Version 3.3 Release 1 for Sun SPARC, SunOS 5.3 : 1995
Working data will be in .Data
#
# The data are in a file called linear. The !
# tells S that what follows is not an S command but a standard
# UNIX (or DOS) command
#
> !more linear
Dose Count
0 27043
0 26902
0 25959
150 27700
150 27530
150 27460
420 30650
420 30150
420 29480
900 34790
900 32020
1800 42280
1800 39370
1800 36200
3600 53230
3600 49260
3600 53030
#
# The function help(function) produces help for a function such as
# > help(read.table)
#
# Read in the data from a file. The file has 18 lines:
# 17 lines of data and a first line which has the names of the variables.

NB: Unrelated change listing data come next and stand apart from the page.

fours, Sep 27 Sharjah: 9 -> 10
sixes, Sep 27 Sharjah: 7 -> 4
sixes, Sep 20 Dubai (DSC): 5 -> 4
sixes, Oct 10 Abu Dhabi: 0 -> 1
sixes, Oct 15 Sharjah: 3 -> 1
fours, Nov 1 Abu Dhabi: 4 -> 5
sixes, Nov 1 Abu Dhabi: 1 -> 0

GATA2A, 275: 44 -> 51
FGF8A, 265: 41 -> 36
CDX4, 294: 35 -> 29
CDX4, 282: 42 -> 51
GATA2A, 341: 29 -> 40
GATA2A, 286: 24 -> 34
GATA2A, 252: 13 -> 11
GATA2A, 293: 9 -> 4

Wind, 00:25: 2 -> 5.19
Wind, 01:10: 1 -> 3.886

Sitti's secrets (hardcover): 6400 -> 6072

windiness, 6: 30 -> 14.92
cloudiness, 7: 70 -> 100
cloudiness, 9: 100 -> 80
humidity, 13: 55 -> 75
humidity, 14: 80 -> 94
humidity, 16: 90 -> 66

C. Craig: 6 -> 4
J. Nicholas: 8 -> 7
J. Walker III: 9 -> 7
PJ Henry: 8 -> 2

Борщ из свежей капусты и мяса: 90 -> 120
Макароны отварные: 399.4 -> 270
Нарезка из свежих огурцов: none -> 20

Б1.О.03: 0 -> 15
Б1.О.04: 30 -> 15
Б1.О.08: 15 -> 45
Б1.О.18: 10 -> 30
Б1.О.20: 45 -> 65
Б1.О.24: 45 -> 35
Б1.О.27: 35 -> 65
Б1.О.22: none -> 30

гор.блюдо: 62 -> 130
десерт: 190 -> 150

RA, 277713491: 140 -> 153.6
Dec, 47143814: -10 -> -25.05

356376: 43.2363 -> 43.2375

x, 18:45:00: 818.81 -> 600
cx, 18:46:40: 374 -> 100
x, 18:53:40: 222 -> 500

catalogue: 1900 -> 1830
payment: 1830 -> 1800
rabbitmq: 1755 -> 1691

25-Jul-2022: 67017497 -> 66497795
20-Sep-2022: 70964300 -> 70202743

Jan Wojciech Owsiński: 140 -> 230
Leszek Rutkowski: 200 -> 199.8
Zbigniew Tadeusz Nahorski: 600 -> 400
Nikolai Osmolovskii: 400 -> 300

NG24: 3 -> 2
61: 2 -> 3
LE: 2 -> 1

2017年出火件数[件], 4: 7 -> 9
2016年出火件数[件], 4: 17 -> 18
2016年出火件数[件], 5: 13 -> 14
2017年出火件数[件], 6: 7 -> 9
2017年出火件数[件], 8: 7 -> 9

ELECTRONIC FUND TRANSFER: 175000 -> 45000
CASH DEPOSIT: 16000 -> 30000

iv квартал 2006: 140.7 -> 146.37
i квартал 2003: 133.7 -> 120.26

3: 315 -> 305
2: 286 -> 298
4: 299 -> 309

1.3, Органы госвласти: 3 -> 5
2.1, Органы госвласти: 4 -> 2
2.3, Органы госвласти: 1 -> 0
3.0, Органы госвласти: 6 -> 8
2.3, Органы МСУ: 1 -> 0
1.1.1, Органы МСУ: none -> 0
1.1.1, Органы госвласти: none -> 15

# the function read.table reads such data and header=T warns S
# that the first line is variable names. The first argument of
# read.table is a character string containing the name of the file
# to read from.
#
> x_read.table("linear",header=T)
> x
Dose Count
1 0 27043
2 0 26902
3 0 25959
4 150 27700
5 150 27530
6 150 27460
7 420 30650
8 420 30150
9 420 29480
10 900 34790
11 900 32020
12 1800 42280
13 1800 39370
14 1800 36200
15 3600 53230
16 3600 49260
17 3600 53030
#
# the design matrix has a column of 1s and also
# a column consisting of the first column of x
# which is just the list of covariate values
# The notation x[,1] picks out the first column of x
#
> design.mat_cbind(rep(1,17),x[,1])
#
# To print out an object you type its name!
#
> design.mat
[,1] [,2]
[1,] 1 0
[2,] 1 0
[3,] 1 0
[4,] 1 150
[5,] 1 150
[6,] 1 150
[7,] 1 420
[8,] 1 420
[9,] 1 420
[10,] 1 900
[11,] 1 900
[12,] 1 1800
[13,] 1 1800
[14,] 1 1800
[15,] 1 3600
[16,] 1 3600
[17,] 1 3600
#
# Compute X^T X -- this uses %*% to multiply matrices
# and t(x) to compute the transpose of a matrix x.
#
> xprimex <- t(design.mat)%*% design.mat
> xprimex
[,1] [,2]
[1,] 17 19710
[2,] 19710 50816700
#
# Compute X^T Y
#
> xprimey <- t(design.mat)%*% x[,2]
> xprimey
[,1]
[1,] 593054
[2,] 882452100
#
# Next compute the least squares estimates by solving the
# normal equations
#
> solve(xprimex,xprimey)
[,1]
[1,] 26806.734691
[2,] 6.968012
#
# solve(A,b) computes the solution of Ax=b for A a
# square matrix and b a vector. Of course x=A^{-1}b.
#
#
# The next piece of code regresses the variable Count on
# Dose taking the data from x.
#
> lm( Count~Dose,data=x)
Call:
lm(formula = Count ~ Dose, data = x)
Coefficients:
(Intercept) Dose
26806.73 6.968012
Degrees of freedom: 17 total; 15 residual
Residual standard error: 1521.238
#
# Notice that the estimates agree with our calculations
# The residual standard error is the usual estimate of sigma
# namely the square root of the Mean Square for Error.
#
#
# Now we add a third column to fit the quadratic model
#
> design.mat2_cbind(design.mat,design.mat[,2]^2)
#
# Here is X^T X
#
> t(design.mat2)%*% design.mat2
[,1] [,2] [,3]
[1,] 17 19710 5.081670e+07
[2,] 19710 50816700 1.591544e+11
[3,] 50816700 159154389000 5.367847e+14
#
# Here is X^T Y
#
> t(design.mat2)%*% x[,2]
[,1]
[1,] 5.930540e+05
[2,] 8.824521e+08
[3,] 2.469275e+12
#
# But the following illustrates the dangers of doing computations
# blindly on the computer. The trouble is that the design matrix
# has a third column which is so much larger that the first two.
#
> solve(t(design.mat2)%*% design.mat2, t(design.mat2)%*% x[,2])
Error in solve.qr(a, b): apparently singular matrix
Dumped
#
# However, good packages know numerical techniques which avoid
# the danger.
#
> lm(Count ~ Dose+Dose^2,data=x)
Call:
lm(formula = Count ~ Dose + Dose^2, data = x)
Coefficients:
(Intercept) Dose I(Dose^2)
26718.11 7.240314 -7.596867e-05
Degrees of freedom: 17 total; 14 residual
Residual standard error: 1571.277
>
#
# WARNING: you can't tell from the size of the estimate
# of an estimate such as that of beta_3 whether or not
# it is important -- you have to compare it to values
# of the corresponding covariate and to its standard error
#
> q()
# Used to quit S: pay attention to () -- that part is essential!